[Extracted page text data]
_ _ _ _ _

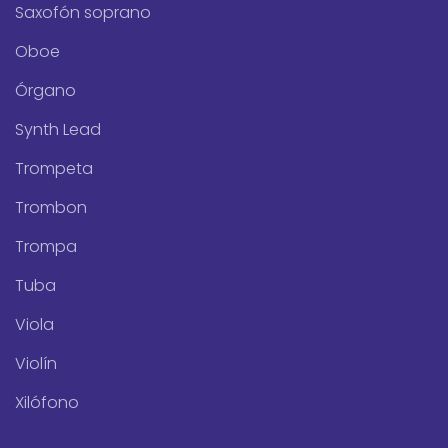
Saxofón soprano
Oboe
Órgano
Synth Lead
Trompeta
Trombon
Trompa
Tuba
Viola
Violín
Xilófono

_ _ _ _ _

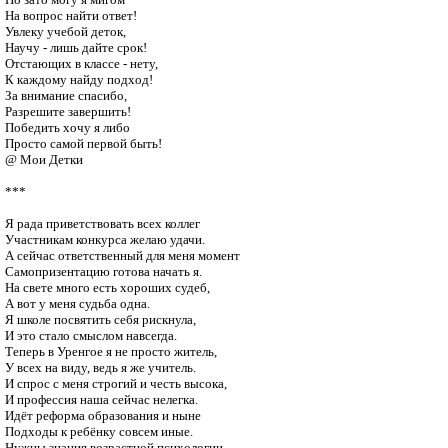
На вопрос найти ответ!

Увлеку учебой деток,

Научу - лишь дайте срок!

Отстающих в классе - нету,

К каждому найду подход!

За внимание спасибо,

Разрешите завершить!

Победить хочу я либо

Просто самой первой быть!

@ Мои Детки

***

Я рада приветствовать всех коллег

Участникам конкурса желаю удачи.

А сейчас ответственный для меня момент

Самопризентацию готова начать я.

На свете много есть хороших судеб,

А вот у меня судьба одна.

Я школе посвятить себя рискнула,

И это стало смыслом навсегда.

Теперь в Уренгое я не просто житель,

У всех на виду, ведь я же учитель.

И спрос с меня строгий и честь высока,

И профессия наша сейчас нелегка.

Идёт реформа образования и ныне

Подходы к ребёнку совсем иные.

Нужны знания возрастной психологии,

_ _ _ _ _

Work to complete
Convert the part of the records above that opens with the line containing "Участникам конкурса желаю удачи." and closes with the line containing "Нужны знания возрастной" into a numbered list, including both of those lines. Leave out blank lines, and give only that part.

Task answer
1. Участникам конкурса желаю удачи.
2. А сейчас ответственный для меня момент
3. Самопризентацию готова начать я.
4. На свете много есть хороших судеб,
5. А вот у меня судьба одна.
6. Я школе посвятить себя рискнула,
7. И это стало смыслом навсегда.
8. Теперь в Уренгое я не просто житель,
9. У всех на виду, ведь я же учитель.
10. И спрос с меня строгий и честь высока,
11. И профессия наша сейчас нелегка.
12. Идёт реформа образования и ныне
13. Подходы к ребёнку совсем иные.
14. Нужны знания возрастной психологии,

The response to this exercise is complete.